_Work task_
All the entries need to be duplicated exactly, with the pictures omitted.

# # # # #

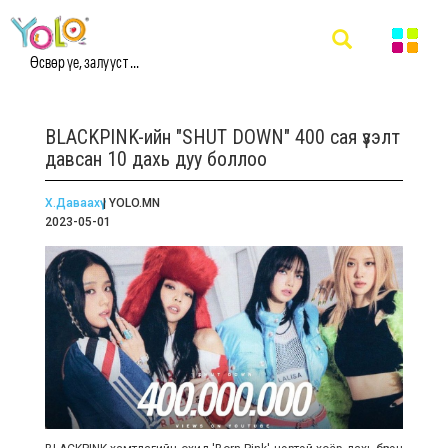
Өсвөр үе, залууст ...
BLACKPINK-ийн "SHUT DOWN" 400 сая үзэлт
давсан 10 дахь дуу боллоо
Х.Даваахүү
| YOLO.MN
2023-05-01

# # # # #

_Answer to this exercise_
Өсвөр үе, залууст ...
BLACKPINK-ийн "SHUT DOWN" 400 сая үзэлт
давсан 10 дахь дуу боллоо
Х.Даваахүү
| YOLO.MN
2023-05-01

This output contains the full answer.